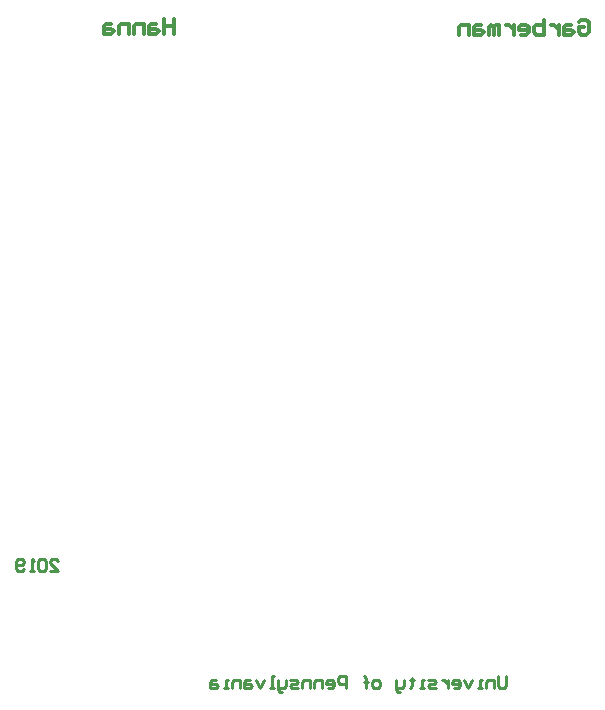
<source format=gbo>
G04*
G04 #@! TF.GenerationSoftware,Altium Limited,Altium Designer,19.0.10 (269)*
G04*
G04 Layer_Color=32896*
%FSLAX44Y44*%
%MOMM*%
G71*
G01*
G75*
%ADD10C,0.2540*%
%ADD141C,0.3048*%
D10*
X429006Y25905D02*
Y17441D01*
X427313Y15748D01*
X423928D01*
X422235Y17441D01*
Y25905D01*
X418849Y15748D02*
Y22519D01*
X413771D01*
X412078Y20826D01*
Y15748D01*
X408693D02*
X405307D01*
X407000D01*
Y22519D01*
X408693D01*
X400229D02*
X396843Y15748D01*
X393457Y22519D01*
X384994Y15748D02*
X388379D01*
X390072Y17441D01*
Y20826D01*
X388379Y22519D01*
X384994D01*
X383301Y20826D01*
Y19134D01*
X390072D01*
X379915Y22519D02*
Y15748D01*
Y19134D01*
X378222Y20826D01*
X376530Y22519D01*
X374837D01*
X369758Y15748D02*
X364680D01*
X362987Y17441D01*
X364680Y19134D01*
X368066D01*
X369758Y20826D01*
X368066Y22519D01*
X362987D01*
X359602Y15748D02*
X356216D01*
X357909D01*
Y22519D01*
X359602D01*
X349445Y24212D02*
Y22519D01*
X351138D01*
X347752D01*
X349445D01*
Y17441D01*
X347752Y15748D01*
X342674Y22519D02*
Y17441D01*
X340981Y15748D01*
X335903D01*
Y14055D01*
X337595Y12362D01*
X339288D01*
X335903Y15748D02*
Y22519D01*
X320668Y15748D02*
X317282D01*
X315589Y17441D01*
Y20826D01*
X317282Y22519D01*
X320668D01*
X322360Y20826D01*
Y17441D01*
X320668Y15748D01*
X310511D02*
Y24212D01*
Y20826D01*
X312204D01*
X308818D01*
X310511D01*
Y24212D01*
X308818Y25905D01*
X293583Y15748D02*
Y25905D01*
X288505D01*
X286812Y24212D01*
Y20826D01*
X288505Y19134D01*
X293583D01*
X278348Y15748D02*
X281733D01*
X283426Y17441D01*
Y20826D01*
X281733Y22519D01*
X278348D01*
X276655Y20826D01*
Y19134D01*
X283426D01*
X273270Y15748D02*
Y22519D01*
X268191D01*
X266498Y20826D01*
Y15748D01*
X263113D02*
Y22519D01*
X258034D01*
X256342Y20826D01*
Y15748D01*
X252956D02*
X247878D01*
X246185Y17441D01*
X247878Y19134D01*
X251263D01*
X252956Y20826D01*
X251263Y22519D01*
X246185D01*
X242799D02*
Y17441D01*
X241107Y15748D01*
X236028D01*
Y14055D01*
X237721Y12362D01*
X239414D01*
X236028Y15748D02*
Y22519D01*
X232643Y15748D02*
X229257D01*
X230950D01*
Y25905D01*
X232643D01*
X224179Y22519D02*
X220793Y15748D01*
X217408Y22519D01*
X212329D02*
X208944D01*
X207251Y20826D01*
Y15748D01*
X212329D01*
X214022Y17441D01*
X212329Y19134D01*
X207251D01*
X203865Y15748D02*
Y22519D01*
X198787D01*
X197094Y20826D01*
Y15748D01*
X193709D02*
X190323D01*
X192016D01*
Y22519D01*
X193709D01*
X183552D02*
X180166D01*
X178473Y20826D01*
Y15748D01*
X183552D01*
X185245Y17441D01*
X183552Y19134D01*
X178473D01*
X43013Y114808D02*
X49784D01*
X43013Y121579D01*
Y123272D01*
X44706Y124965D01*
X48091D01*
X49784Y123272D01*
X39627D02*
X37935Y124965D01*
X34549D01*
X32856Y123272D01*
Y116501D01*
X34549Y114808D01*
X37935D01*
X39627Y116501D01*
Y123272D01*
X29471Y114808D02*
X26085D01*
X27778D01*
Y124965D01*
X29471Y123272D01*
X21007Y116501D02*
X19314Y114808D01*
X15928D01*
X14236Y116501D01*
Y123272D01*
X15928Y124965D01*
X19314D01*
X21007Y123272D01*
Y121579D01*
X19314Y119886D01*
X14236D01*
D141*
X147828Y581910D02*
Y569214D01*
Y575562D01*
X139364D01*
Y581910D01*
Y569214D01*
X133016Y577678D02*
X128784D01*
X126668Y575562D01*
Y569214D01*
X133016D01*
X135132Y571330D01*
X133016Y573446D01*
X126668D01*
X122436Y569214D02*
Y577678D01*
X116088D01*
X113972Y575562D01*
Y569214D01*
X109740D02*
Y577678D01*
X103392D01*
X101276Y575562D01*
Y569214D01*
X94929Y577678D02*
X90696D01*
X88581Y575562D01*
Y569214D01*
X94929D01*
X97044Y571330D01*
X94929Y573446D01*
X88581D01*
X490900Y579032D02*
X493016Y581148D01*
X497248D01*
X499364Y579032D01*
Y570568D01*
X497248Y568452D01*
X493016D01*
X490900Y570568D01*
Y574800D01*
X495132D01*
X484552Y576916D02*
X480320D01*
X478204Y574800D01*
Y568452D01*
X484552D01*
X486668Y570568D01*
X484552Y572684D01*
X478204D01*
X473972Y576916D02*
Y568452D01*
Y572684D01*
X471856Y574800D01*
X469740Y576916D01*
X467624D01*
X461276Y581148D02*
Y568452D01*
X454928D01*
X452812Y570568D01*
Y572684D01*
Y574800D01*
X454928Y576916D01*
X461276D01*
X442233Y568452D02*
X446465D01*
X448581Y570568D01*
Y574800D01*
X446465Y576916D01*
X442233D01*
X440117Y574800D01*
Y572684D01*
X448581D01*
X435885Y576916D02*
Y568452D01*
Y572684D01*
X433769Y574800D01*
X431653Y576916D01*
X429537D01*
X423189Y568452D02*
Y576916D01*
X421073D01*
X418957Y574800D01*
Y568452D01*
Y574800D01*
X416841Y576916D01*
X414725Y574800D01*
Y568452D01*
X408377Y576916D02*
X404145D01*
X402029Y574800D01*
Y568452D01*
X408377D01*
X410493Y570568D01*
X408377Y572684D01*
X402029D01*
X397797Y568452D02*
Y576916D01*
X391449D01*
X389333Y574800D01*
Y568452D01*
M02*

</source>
········
WHAT IS BEING ASKED: The material is to be written out word for word, and the pictures are to be left out.

ANSWER TO THIS EXERCISE:
<source format=gbo>
G04*
G04 #@! TF.GenerationSoftware,Altium Limited,Altium Designer,19.0.10 (269)*
G04*
G04 Layer_Color=32896*
%FSLAX44Y44*%
%MOMM*%
G71*
G01*
G75*
%ADD10C,0.2540*%
%ADD141C,0.3048*%
D10*
X429006Y25905D02*
Y17441D01*
X427313Y15748D01*
X423928D01*
X422235Y17441D01*
Y25905D01*
X418849Y15748D02*
Y22519D01*
X413771D01*
X412078Y20826D01*
Y15748D01*
X408693D02*
X405307D01*
X407000D01*
Y22519D01*
X408693D01*
X400229D02*
X396843Y15748D01*
X393457Y22519D01*
X384994Y15748D02*
X388379D01*
X390072Y17441D01*
Y20826D01*
X388379Y22519D01*
X384994D01*
X383301Y20826D01*
Y19134D01*
X390072D01*
X379915Y22519D02*
Y15748D01*
Y19134D01*
X378222Y20826D01*
X376530Y22519D01*
X374837D01*
X369758Y15748D02*
X364680D01*
X362987Y17441D01*
X364680Y19134D01*
X368066D01*
X369758Y20826D01*
X368066Y22519D01*
X362987D01*
X359602Y15748D02*
X356216D01*
X357909D01*
Y22519D01*
X359602D01*
X349445Y24212D02*
Y22519D01*
X351138D01*
X347752D01*
X349445D01*
Y17441D01*
X347752Y15748D01*
X342674Y22519D02*
Y17441D01*
X340981Y15748D01*
X335903D01*
Y14055D01*
X337595Y12362D01*
X339288D01*
X335903Y15748D02*
Y22519D01*
X320668Y15748D02*
X317282D01*
X315589Y17441D01*
Y20826D01*
X317282Y22519D01*
X320668D01*
X322360Y20826D01*
Y17441D01*
X320668Y15748D01*
X310511D02*
Y24212D01*
Y20826D01*
X312204D01*
X308818D01*
X310511D01*
Y24212D01*
X308818Y25905D01*
X293583Y15748D02*
Y25905D01*
X288505D01*
X286812Y24212D01*
Y20826D01*
X288505Y19134D01*
X293583D01*
X278348Y15748D02*
X281733D01*
X283426Y17441D01*
Y20826D01*
X281733Y22519D01*
X278348D01*
X276655Y20826D01*
Y19134D01*
X283426D01*
X273270Y15748D02*
Y22519D01*
X268191D01*
X266498Y20826D01*
Y15748D01*
X263113D02*
Y22519D01*
X258034D01*
X256342Y20826D01*
Y15748D01*
X252956D02*
X247878D01*
X246185Y17441D01*
X247878Y19134D01*
X251263D01*
X252956Y20826D01*
X251263Y22519D01*
X246185D01*
X242799D02*
Y17441D01*
X241107Y15748D01*
X236028D01*
Y14055D01*
X237721Y12362D01*
X239414D01*
X236028Y15748D02*
Y22519D01*
X232643Y15748D02*
X229257D01*
X230950D01*
Y25905D01*
X232643D01*
X224179Y22519D02*
X220793Y15748D01*
X217408Y22519D01*
X212329D02*
X208944D01*
X207251Y20826D01*
Y15748D01*
X212329D01*
X214022Y17441D01*
X212329Y19134D01*
X207251D01*
X203865Y15748D02*
Y22519D01*
X198787D01*
X197094Y20826D01*
Y15748D01*
X193709D02*
X190323D01*
X192016D01*
Y22519D01*
X193709D01*
X183552D02*
X180166D01*
X178473Y20826D01*
Y15748D01*
X183552D01*
X185245Y17441D01*
X183552Y19134D01*
X178473D01*
X43013Y114808D02*
X49784D01*
X43013Y121579D01*
Y123272D01*
X44706Y124965D01*
X48091D01*
X49784Y123272D01*
X39627D02*
X37935Y124965D01*
X34549D01*
X32856Y123272D01*
Y116501D01*
X34549Y114808D01*
X37935D01*
X39627Y116501D01*
Y123272D01*
X29471Y114808D02*
X26085D01*
X27778D01*
Y124965D01*
X29471Y123272D01*
X21007Y116501D02*
X19314Y114808D01*
X15928D01*
X14236Y116501D01*
Y123272D01*
X15928Y124965D01*
X19314D01*
X21007Y123272D01*
Y121579D01*
X19314Y119886D01*
X14236D01*
D141*
X147828Y581910D02*
Y569214D01*
Y575562D01*
X139364D01*
Y581910D01*
Y569214D01*
X133016Y577678D02*
X128784D01*
X126668Y575562D01*
Y569214D01*
X133016D01*
X135132Y571330D01*
X133016Y573446D01*
X126668D01*
X122436Y569214D02*
Y577678D01*
X116088D01*
X113972Y575562D01*
Y569214D01*
X109740D02*
Y577678D01*
X103392D01*
X101276Y575562D01*
Y569214D01*
X94929Y577678D02*
X90696D01*
X88581Y575562D01*
Y569214D01*
X94929D01*
X97044Y571330D01*
X94929Y573446D01*
X88581D01*
X490900Y579032D02*
X493016Y581148D01*
X497248D01*
X499364Y579032D01*
Y570568D01*
X497248Y568452D01*
X493016D01*
X490900Y570568D01*
Y574800D01*
X495132D01*
X484552Y576916D02*
X480320D01*
X478204Y574800D01*
Y568452D01*
X484552D01*
X486668Y570568D01*
X484552Y572684D01*
X478204D01*
X473972Y576916D02*
Y568452D01*
Y572684D01*
X471856Y574800D01*
X469740Y576916D01*
X467624D01*
X461276Y581148D02*
Y568452D01*
X454928D01*
X452812Y570568D01*
Y572684D01*
Y574800D01*
X454928Y576916D01*
X461276D01*
X442233Y568452D02*
X446465D01*
X448581Y570568D01*
Y574800D01*
X446465Y576916D01*
X442233D01*
X440117Y574800D01*
Y572684D01*
X448581D01*
X435885Y576916D02*
Y568452D01*
Y572684D01*
X433769Y574800D01*
X431653Y576916D01*
X429537D01*
X423189Y568452D02*
Y576916D01*
X421073D01*
X418957Y574800D01*
Y568452D01*
Y574800D01*
X416841Y576916D01*
X414725Y574800D01*
Y568452D01*
X408377Y576916D02*
X404145D01*
X402029Y574800D01*
Y568452D01*
X408377D01*
X410493Y570568D01*
X408377Y572684D01*
X402029D01*
X397797Y568452D02*
Y576916D01*
X391449D01*
X389333Y574800D01*
Y568452D01*
M02*

</source>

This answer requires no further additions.